Eu começava a entender, mas outra dúvida se formava. Beatriz percebeu antes mesmo que eu dissesse.
— A violência só é desculpável quando a vontade de quem sofre não colabora em nada. Mas aquelas almas que você viu poderiam ter resistido, como São Lourenço ou Muzio Scevola. Ambos mantiveram a vontade firme mesmo sob tortura.
As palavras de Beatriz me atingiram como uma onda, soltando os nós na mente. Ela queria que eu entendesse que, mesmo sob pressão, a vontade humana ainda tem algum controle. Ainda há escolha, mesmo que mínima.
— Agora você entende — disse ela, mais suave — por que aquelas almas não podem ser completamente desculpadas pela violência. Suas vontades cederam, ainda que pouco. É por isso que estão onde estão.
Começava a encontrar respostas, mas algo ainda me incomodava. Havia um contraste entre o que Beatriz dizia e o que Picarda havia falado sobre força e violência. Mais uma vez, Beatriz se adiantou.
— Picarda falou da vontade absoluta — explicou ela — , e eu me referi à vontade relativa — aquela que cede por medo de algo pior. As duas estão certas, mas falam de contextos diferentes.

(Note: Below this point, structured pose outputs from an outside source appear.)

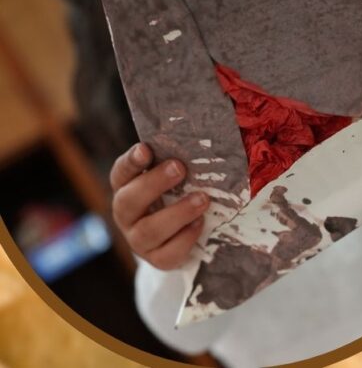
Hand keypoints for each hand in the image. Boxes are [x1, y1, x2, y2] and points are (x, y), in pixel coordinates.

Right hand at [110, 143, 207, 269]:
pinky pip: (167, 255)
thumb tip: (210, 132)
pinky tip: (201, 224)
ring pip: (148, 231)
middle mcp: (128, 214)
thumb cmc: (179, 193)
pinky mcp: (156, 259)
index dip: (131, 161)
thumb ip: (181, 158)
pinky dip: (185, 239)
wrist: (181, 235)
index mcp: (128, 188)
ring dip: (177, 213)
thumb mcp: (177, 176)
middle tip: (179, 168)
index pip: (121, 173)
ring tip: (202, 199)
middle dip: (154, 183)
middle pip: (129, 201)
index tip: (146, 148)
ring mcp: (138, 240)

A clareza dela era desconcertante. Beatriz desfazia dilemas complexos com uma simplicidade desconcertante. E mesmo assim, eu sentia que só arranhava a superfície do que ela queria me mostrar.
— Ó amada do primeiro amor — murmurei, sem perceber, com a voz tomada por reverência — , você ilumina minha mente e meu coração de um jeito que eu nunca imaginei possível. Não sei como agradecer.
Ela me olhou com uma intensidade que fez minha alma tremer. Eu entendi, ali, que estava diante de algo que ultrapassava todas as minhas preocupações. O que antes parecia inalcançável agora estava ao meu alcance. Bastava estender a mão e aceitar o que me era oferecido.
Mas ainda restava uma última pergunta. Com o coração acelerado, olhei para Beatriz.
— Uma pessoa pode compensar as promessas não cumpridas com outros atos? Dá pra equilibrar a balança divina assim?
Ela me olhou com aqueles olhos carregados de uma luz indescritível. Por um instante, quase me perdi no brilho daquele olhar. As faíscas de amor que emanavam dela eram tão fortes que minhas forças fraquejaram. Precisei desviar o olhar, vencido pela intensidade da sua presença.
Quase me perdi. Mas sabia que ela logo me guiaria de novo.